Information shown ▸
=== Section Start ===
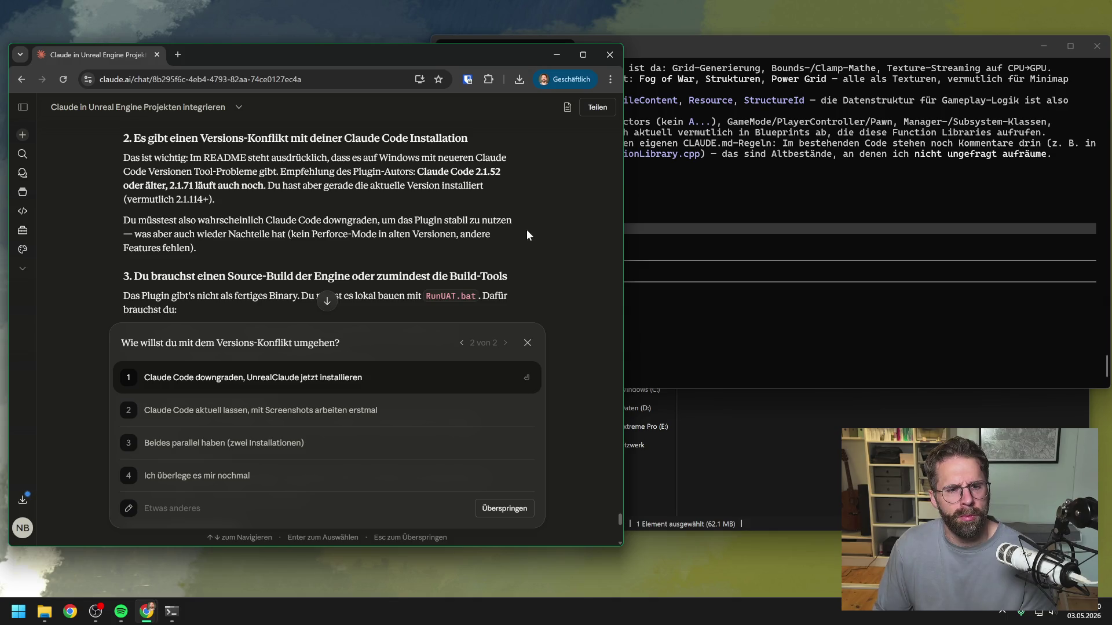
pyautogui.scroll(-1, 527, 230)
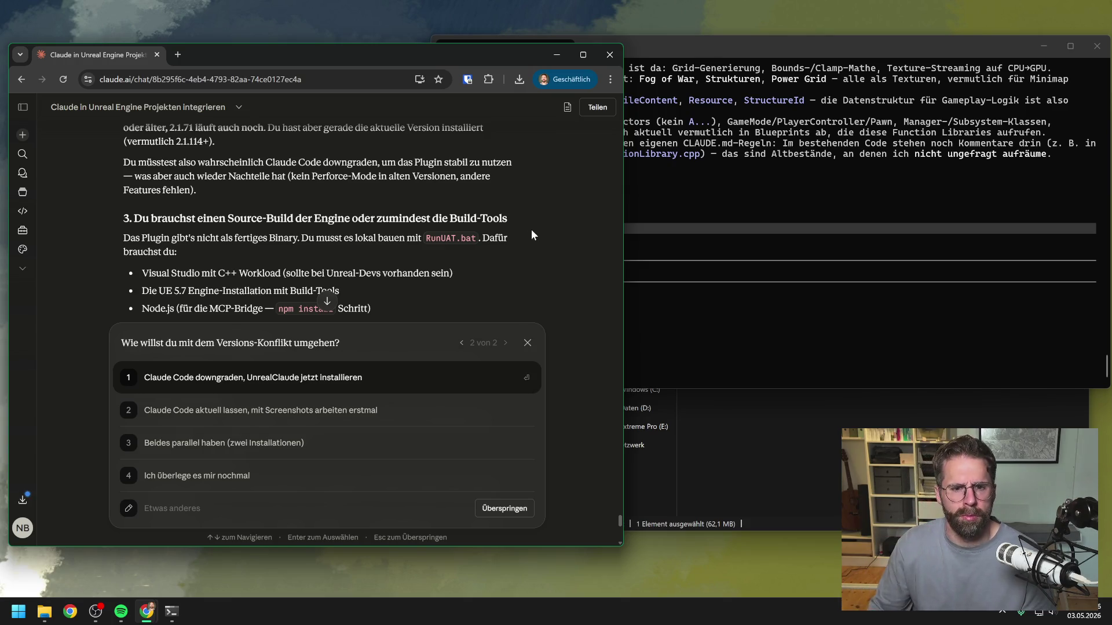
pyautogui.scroll(-1, 532, 230)
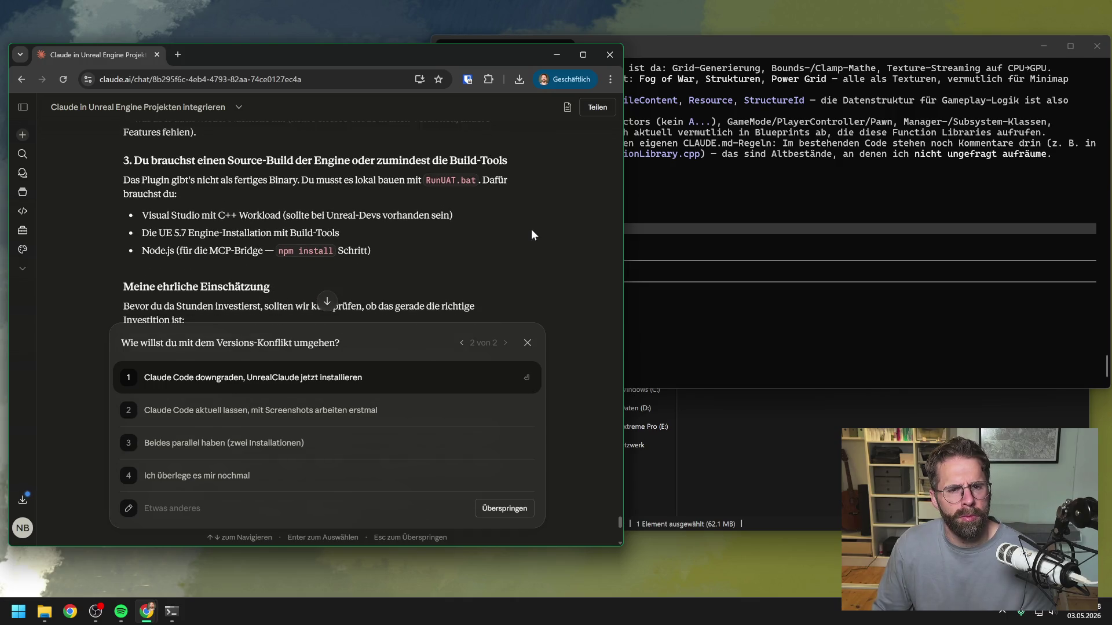
pyautogui.scroll(-1, 532, 234)
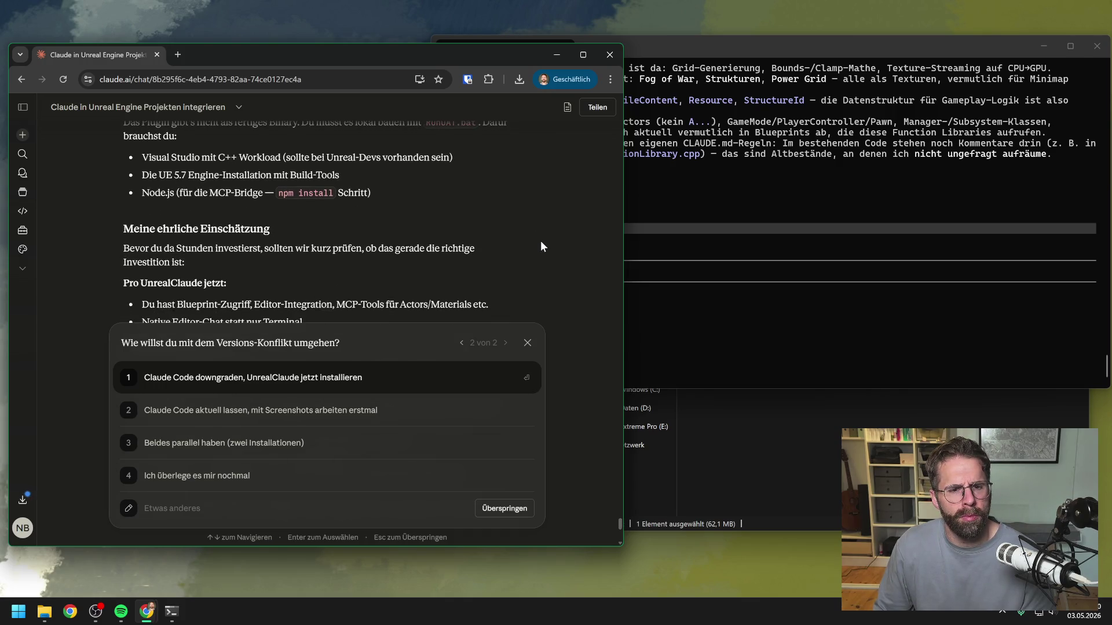
pyautogui.scroll(-1, 536, 244)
=== Section End ===
Only those lines from the one containing "pyautogui.scroll(-1, 532, 230)" to the end of the material above, retyped exactly and without pictures, belong in your reply.

Exercise answer ▸
pyautogui.scroll(-1, 532, 230)
pyautogui.scroll(-1, 532, 234)
pyautogui.scroll(-1, 536, 244)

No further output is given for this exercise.